Лимюэл схватил меня за руку и издал приглушенный, испуганный возглас. Я, кажется, пошел не туда, куда он собирался меня вести, — и все потому, что ярко освещенная комната и молодая женщина в пене кружев, все еще стоявшая на том же месте и отдававшая распоряжения горничной, привлекли к себе мои глаза. Мы свернули чуть левее. Лимюэл остановился у небольшой, окрашенной в зеленую краску двери. Та часть дома, перед которой мы оказались теперь, лишена была архитектурного величия, свойственного северному и южному фасадам, и в особенности южной стене с ее белоснежными колоннами, обращенными к поселку.

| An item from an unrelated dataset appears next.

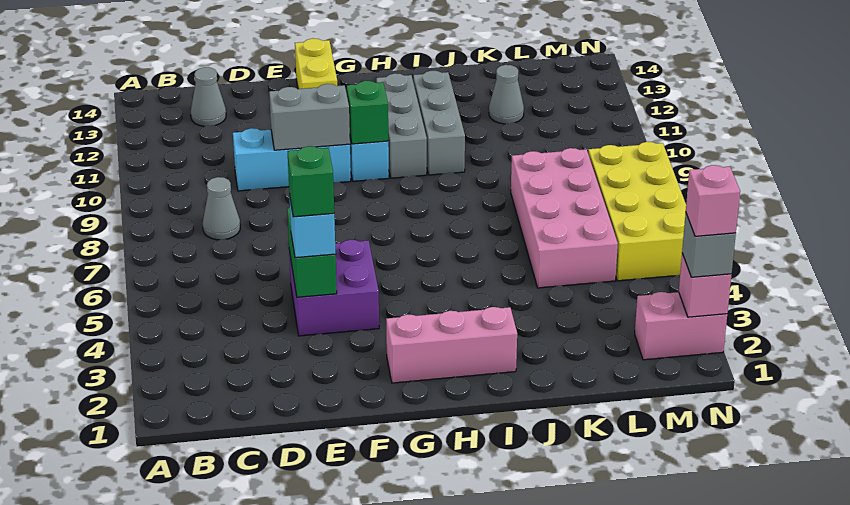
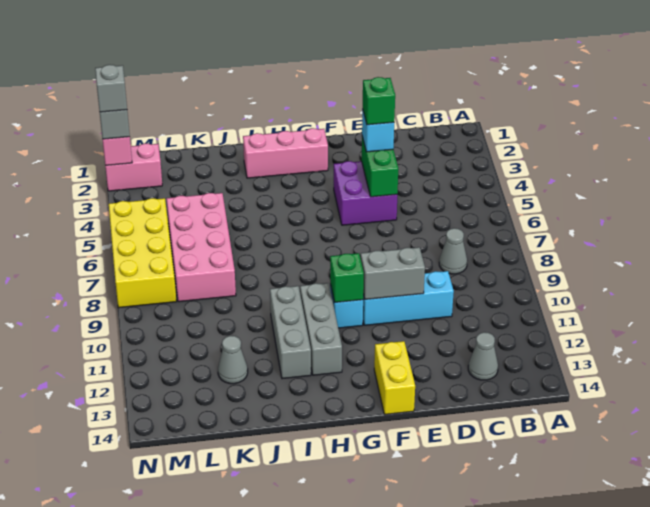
pink 1x1 brick [686,165,740,236] -> grey 1x1 brick [95,65,127,112]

Дверь нам открыл слуга, облаченный в какую — то синюю ливрею с белыми пуговицами, которая вызвала во мне удивление, но, если судить по улыбке, не сходившей с его лица, доставляла ему самому одно только удовольствие. Мне очень захотелось спросить у этого человека: какой, черт его дери, род деятельности может оправдать маскарадный костюм, в который он втиснул свое тело? Но Лимюэл стал перешептываться со слугой, и все вокруг окрасилось ощущением тайны. Судя по тому, как Лимюэл, ступая на цыпочках, произносил что — то вполголоса прямо в ухо дворецкого, я легко мог представить себе, что девять десятых жизни булочника едва ли протекает на более высоком уровне, чем перемигивание и шушуканье.

Покончив переговоры со слугой, Лимюэл обернулся ко мне и сказал:

— Это Джабец, мой друг. Он дворецкий мистера Пенбори.

Я довел до сведения Джабеца, что он — первый дворецкий, которого я повстречал на своем жизненном пути. Вспомнив об интимной уединенности человека на Севере, где даже камни и те широко и безвозмездно пользуются независимостью, я мысленно помолился о том, чтобы эта первая встреча оказалась и последней. Джабец был, по- видимому, неплохой человек, и его улыбка могла бы, вероятно, служить утешением в горестные ночи. Но у него было багровое лицо с застывшим выражением вынужденной угодливости и явной готовности всю жизнь скользить по гладкой перекладине подчинения — и это отталкивало от него.

Джабец повел меня на кухню. Он уселся за стол, на котором кухарка — столь же худосочная и неприветливая дама, сколь упитан и радушен был дворецкий — занималась приготовлением ужина. Кухарка всего только и удостоила нас, что кивком. Получив от Джабеца приказание подать три стакана эля, она его выполнила, двигаясь при этом мелкими шажками и прижимая к себе неподвижные руки. Лимюэл шепотом поведал мне, что эта женщина, которую зовут Агнес, подражает в своей походке покойной миссис Пенбори, которая, как утверждал Лимюэл, была воплощением изящества. Нацедив нам эль, Агнес с гримасой недоброжелательства на лице вернулась к своим ростбифам.